1 numaralı tarif: Hindiba füme kaz domuz yağı ve Caldiff karamelli elma konfi ile fırında karamelize porçini mantarı.

4 kişilik malzemeler

8 porçini mantarı

Füme kaz domuz yağı veya benek küplü beyaz domuz yağı

2 demet hindiba salatası

2 granny smith elması

Caldiff veya Calvados

Orta Evo Yağı (Marche, Campania)

Zucchero

Tuz ve biber.

hazırlanması:

Elmaları soyun, çekirdeğini çıkarın, ½ cm'lik dilimler halinde kesin ve elma dilimlerini al dente tutarak kaynatın. Elma artıkları ile bir şeker sır yapın. İstenilen yoğunluğa ulaşıldığında, ısıyı kapatın ve soğumaya bırakın.

3 ons şekerle bir tavayı ateşe koyun, hafifçe kahverengileştirin ve 100 ml ekleyin. suyu biraz azaltın ve 100 ml ekleyin. Caldiff, istenen yoğunluğa tekrar daraltın.

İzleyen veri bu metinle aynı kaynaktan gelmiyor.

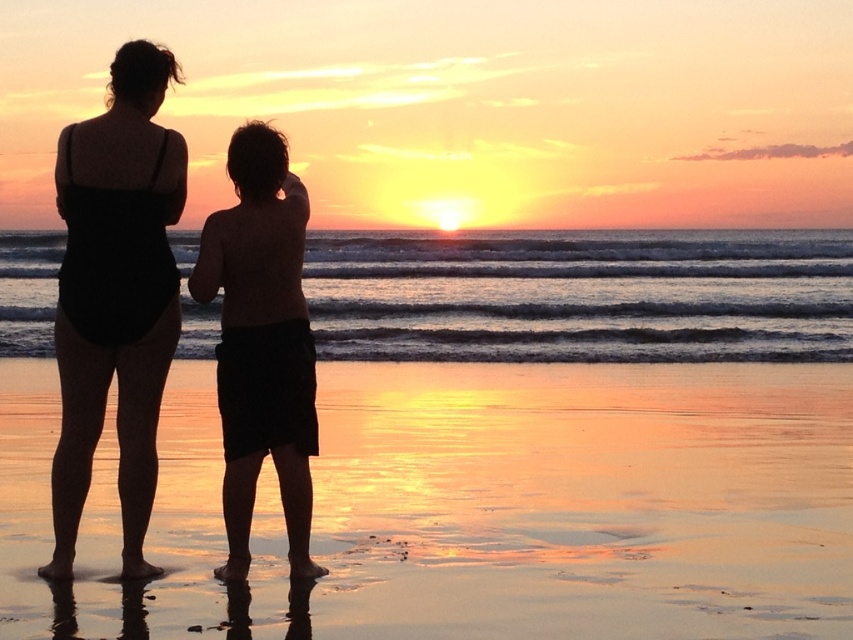
You are a photographer trying to capture the sunset scene. You notice the black matte swimsuit at left and the silhouette shorts at center. Which object should you focus on first if you want to photograph the one closer to the left side of the frame?

The black matte swimsuit at left is to the left of the silhouette shorts at center, so you should focus on the black matte swimsuit at left first as it is closer to the left side of the frame.

You are a photographer trying to capture the sunset scene. You have two subjects wearing the black matte swimsuit at left and silhouette shorts at center. Which subject should you focus on to ensure they appear larger in your photo?

The silhouette shorts at center should be focused on because it is larger than the black matte swimsuit at left, making it appear bigger in the photo.

You are a photographer trying to capture the sunset. You notice the shiny sand at lower center and the black matte swimsuit at left in your frame. Which object would you adjust your camera settings for to ensure proper exposure, considering their size in the scene?

The shiny sand at lower center has a larger size compared to the black matte swimsuit at left, so you should adjust your camera settings for the shiny sand at lower center to ensure proper exposure.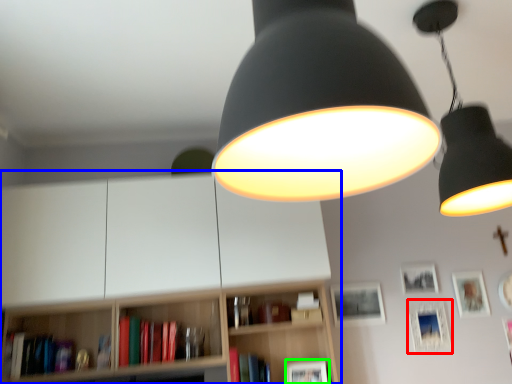
Question: Considering the real-world distances, which object is farthest from picture frame (highlighted by a red box)? bookcase (highlighted by a blue box) or picture frame (highlighted by a green box)?

Choices:
 (A) bookcase
 (B) picture frame

Answer: (A)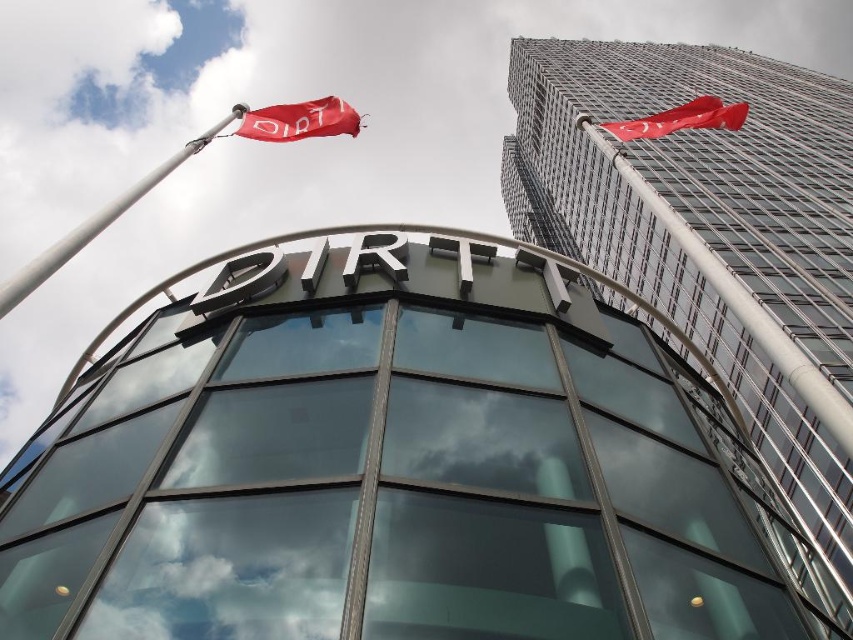
Can you confirm if silver metallic flag pole at upper left is taller than red fabric flag at upper left?

Yes.

What do you see at coordinates (97, 221) in the screenshot?
I see `silver metallic flag pole at upper left` at bounding box center [97, 221].

The image size is (853, 640). I want to click on silver metallic flag pole at upper left, so click(97, 221).

Between silver metallic flag pole at upper left and red fabric flag at upper right, which one is positioned higher?

red fabric flag at upper right is higher up.

The width and height of the screenshot is (853, 640). What do you see at coordinates (97, 221) in the screenshot?
I see `silver metallic flag pole at upper left` at bounding box center [97, 221].

The width and height of the screenshot is (853, 640). What are the coordinates of `silver metallic flag pole at upper left` in the screenshot? It's located at (97, 221).

Which is below, red fabric flag at upper left or red fabric flag at upper right?

red fabric flag at upper left is lower down.

Which is above, red fabric flag at upper left or red fabric flag at upper right?

red fabric flag at upper right is above.

Is point (260, 131) behind point (718, 100)?

Yes, point (260, 131) is farther from viewer.

The height and width of the screenshot is (640, 853). Find the location of `red fabric flag at upper left`. red fabric flag at upper left is located at coordinates (299, 120).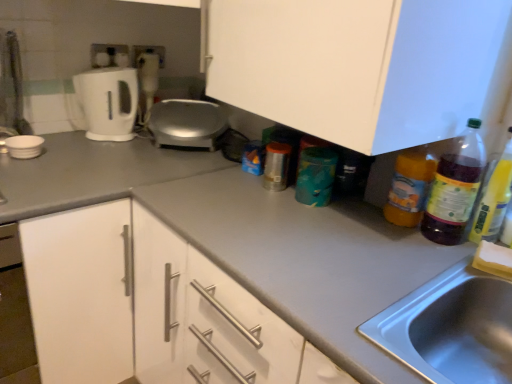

Şimdi porçini mantarlarını iyice temizledikten sonra 1 ½ cm kalınlığında dilimler halinde kesin, üzerine sızma zeytinyağı serpin ve üzerlerini şeker, tuzla tatlandırın. 250 derecede 7-8 dk fırına verin. hakkında.

Hindibayı yıkayıp çok ince doğrayın, hafifçe baharatlayın.

Sunum:

Hindibayı servis tabağının ortasına, elma konisinin çevresine karamelize porcini mantarlarını üstüne yerleştirin, ince dilimler halinde tütsülenmiş kaz yağı kesin ve mantarların üzerine yerleştirin, biraz Caldiff karamel serpiştirin ve son olarak orta derecede gezdirin yağ.

Tarif n.2: Tütsülenmiş kaz domuz yağı, balzamik sirke ve siyah trüf ile fırında karamelize porçini mantarı.

4 kişilik malzemeler.

8 porçini mantarı

Füme kaz domuz yağı veya benek küplü beyaz domuz yağı

balzamik sirke 12 yıl

Tartufo nero

Orta Evo Yağı (Marche, Campania)

Şeker, tuz ve karabiber.

hazırlanması:

Beyaz mantarları iyice temizleyin, 1 ½ cm kalınlığında dilimler halinde kesin, üzerine sızma zeytinyağı serpin ve üzerlerini şeker ve tuzla kaplayın.

250 derecede 7-8 dk fırına verin. hakkında.

Servis tabağına alın ve üzerini tütsülenmiş kaz yağı veya benek küplü beyaz domuz yağı (brunoise) ile kaplayın, balzamik sirkeyi ekleyin ve son olarak siyah trüfü rendeleyin.